Related Work & Insights¶
- Pure IMU methods like IMUPoser/MobilePoser validated the feasibility of sparse sensors, upon which this work extends with multi-modal fusion.
- Methods like MotionGPT frame motion understanding as a language task; this work further demonstrates that multi-modal inputs can significantly improve description quality.
- EgoLM uses LLMs for motion capture but suffers from high computational costs and low accuracy; this work's encoder-decoder architecture is more practical.
- Part-aware VQ-VAE is derived from TLControl; this work transfers it from motion generation scenarios to motion capture.
Rating¶
- Novelty: ⭐⭐⭐⭐⭐ A closed-loop framework for multi-modal motion capture + understanding, where the self-enhancement design is an original contribution.

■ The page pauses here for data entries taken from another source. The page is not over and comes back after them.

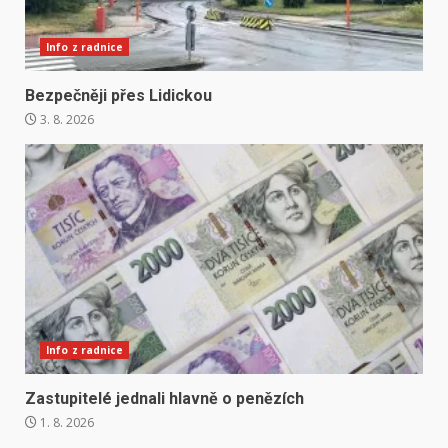
Info z radnice
Bezpečněji přes Lidickou
3. 8. 2026
Info z radnice
Zastupitelé jednali hlavně o penězích
1. 8. 2026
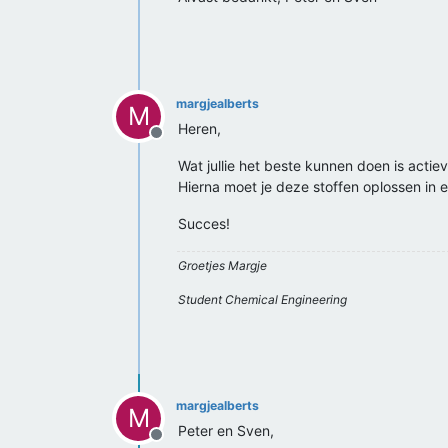
margjealberts
M
Heren,
Offline
Wat jullie het beste kunnen doen is acti
Hierna moet je deze stoffen oplossen in e
Succes!
Groetjes Margje
Student Chemical Engineering
margjealberts
M
Peter en Sven,
Offline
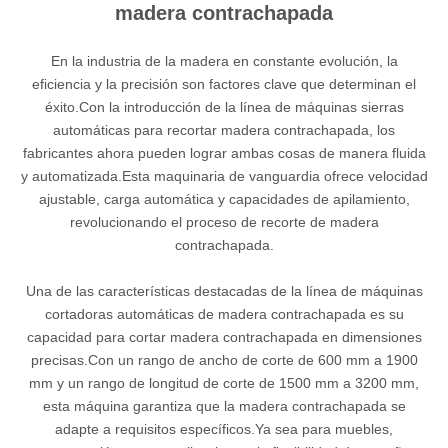
madera contrachapada
En la industria de la madera en constante evolución, la
eficiencia y la precisión son factores clave que determinan el
éxito.Con la introducción de la línea de máquinas sierras
automáticas para recortar madera contrachapada, los
fabricantes ahora pueden lograr ambas cosas de manera fluida
y automatizada.Esta maquinaria de vanguardia ofrece velocidad
ajustable, carga automática y capacidades de apilamiento,
revolucionando el proceso de recorte de madera
contrachapada.
Una de las características destacadas de la línea de máquinas
cortadoras automáticas de madera contrachapada es su
capacidad para cortar madera contrachapada en dimensiones
precisas.Con un rango de ancho de corte de 600 mm a 1900
mm y un rango de longitud de corte de 1500 mm a 3200 mm,
esta máquina garantiza que la madera contrachapada se
adapte a requisitos específicos.Ya sea para muebles,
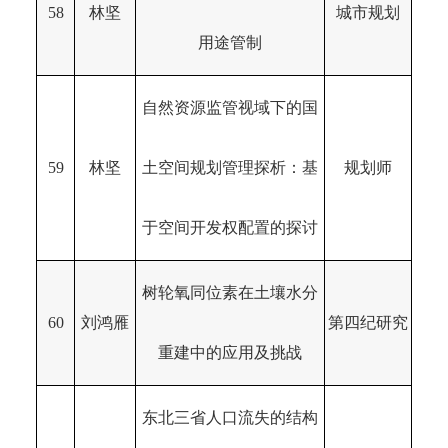
58
林坚
城市规划
用途管制
自然资源监管视域下的国
59
林坚
土空间规划管理探析：基
规划师
于空间开发权配置的探讨
树轮氧同位素在土壤水分
60
刘鸿雁
第四纪研究
重建中的应用及挑战
东北三省人口流失的结构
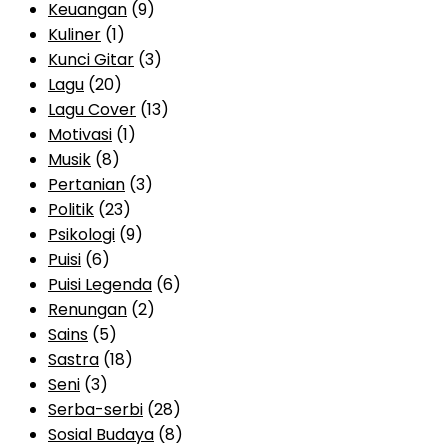
Keuangan
(9)
Kuliner
(1)
Kunci Gitar
(3)
Lagu
(20)
Lagu Cover
(13)
Motivasi
(1)
Musik
(8)
Pertanian
(3)
Politik
(23)
Psikologi
(9)
Puisi
(6)
Puisi Legenda
(6)
Renungan
(2)
Sains
(5)
Sastra
(18)
Seni
(3)
Serba-serbi
(28)
Sosial Budaya
(8)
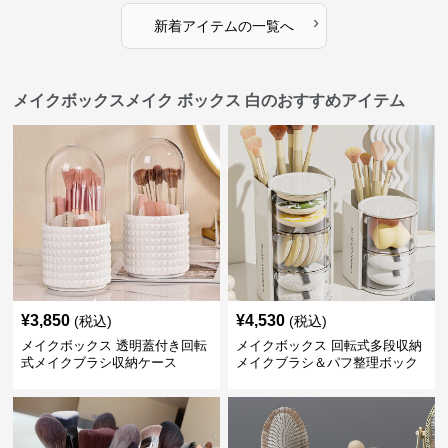
›
新着アイテムの一覧へ
メイクボックスメイク ボックス 白のおすすめアイテム
¥
3,850
¥
4,530
(税込)
(税込)
メイクボックス 透明蓋付き回転
メイクボックス 回転式多段収納
式メイクブラシ収納ケース
メイクブラシ＆パフ整理ボック
ス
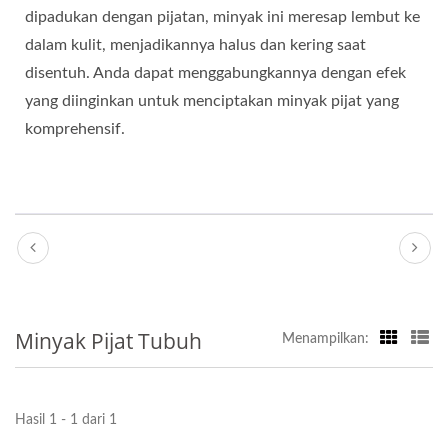
dipadukan dengan pijatan, minyak ini meresap lembut ke
dalam kulit, menjadikannya halus dan kering saat
disentuh. Anda dapat menggabungkannya dengan efek
yang diinginkan untuk menciptakan minyak pijat yang
komprehensif.
Minyak Pijat Tubuh
Menampilkan:
Hasil 1 - 1 dari 1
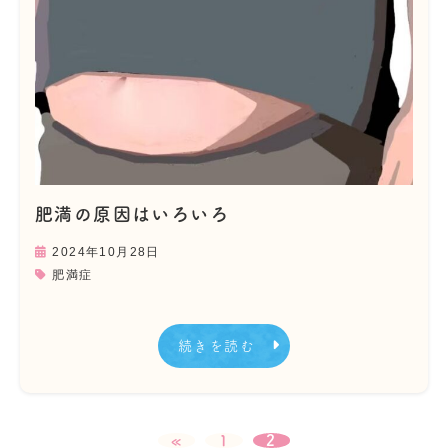
肥満の原因はいろいろ
2024年10月28日
肥満症
続きを読む
«
1
2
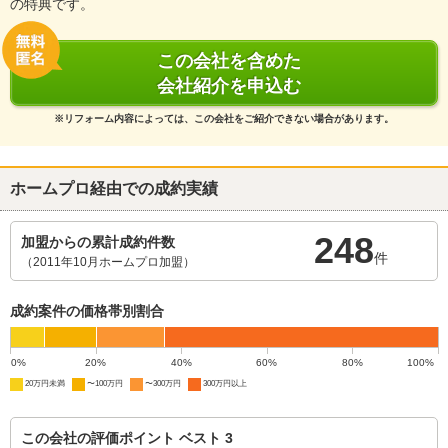
の特典です。
この会社を含めた
会社紹介を申込む
※リフォーム内容によっては、この会社をご紹介できない場合があります。
ホームプロ経由での成約実績
248
加盟からの累計成約件数
件
（2011年10月ホームプロ加盟）
成約案件の価格帯別割合
0%
20%
40%
60%
80%
100%
20万円未満
〜100万円
〜300万円
300万円以上
この会社の評価ポイント ベスト 3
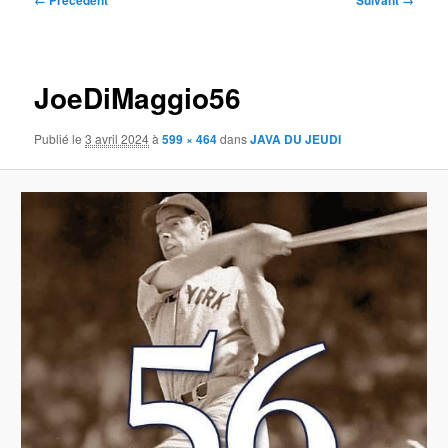
← Précédent
Suivant →
des
images
JoeDiMaggio56
Publié le
3 avril 2024
à
599 × 464
dans
JAVA DU JEUDI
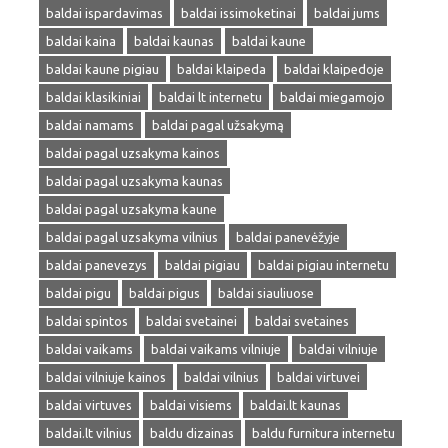
baldai ispardavimas
baldai issimoketinai
baldai jums
baldai kaina
baldai kaunas
baldai kaune
baldai kaune pigiau
baldai klaipeda
baldai klaipedoje
baldai klasikiniai
baldai lt internetu
baldai miegamojo
baldai namams
baldai pagal užsakymą
baldai pagal uzsakyma kainos
baldai pagal uzsakyma kaunas
baldai pagal uzsakyma kaune
baldai pagal uzsakyma vilnius
baldai panevėžyje
baldai panevezys
baldai pigiau
baldai pigiau internetu
baldai pigu
baldai pigus
baldai siauliuose
baldai spintos
baldai svetainei
baldai svetaines
baldai vaikams
baldai vaikams vilniuje
baldai vilniuje
baldai vilniuje kainos
baldai vilnius
baldai virtuvei
baldai virtuves
baldai visiems
baldai.lt kaunas
baldai.lt vilnius
baldu dizainas
baldu furnitura internetu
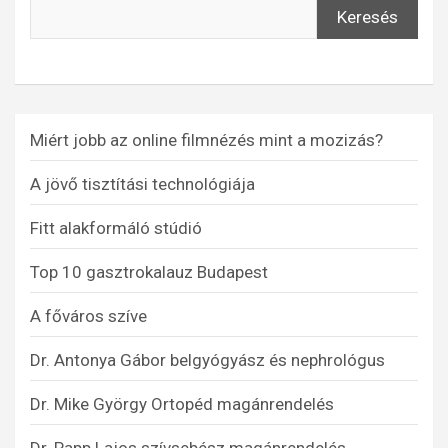
Keresés
Miért jobb az online filmnézés mint a mozizás?
A jövő tisztítási technológiája
Fitt alakformáló stúdió
Top 10 gasztrokalauz Budapest
A főváros szíve
Dr. Antonya Gábor belgyógyász és nephrológus
Dr. Mike György Ortopéd magánrendelés
Dr. Papp Lajos szívsebész magánrendelés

- Experimental Thoroughness: ⭐⭐⭐⭐ Validated on DIP-IMU and Nymeria but lacks comparisons with more baselines.
- Writing Quality: ⭐⭐⭐⭐ The framework description is clear, and the motivation is fully elaborated.
- Value: ⭐⭐⭐⭐⭐ Targeted at practical application scenarios of consumer-grade wearable devices, the closed-loop enhancement mechanism holds high practical value.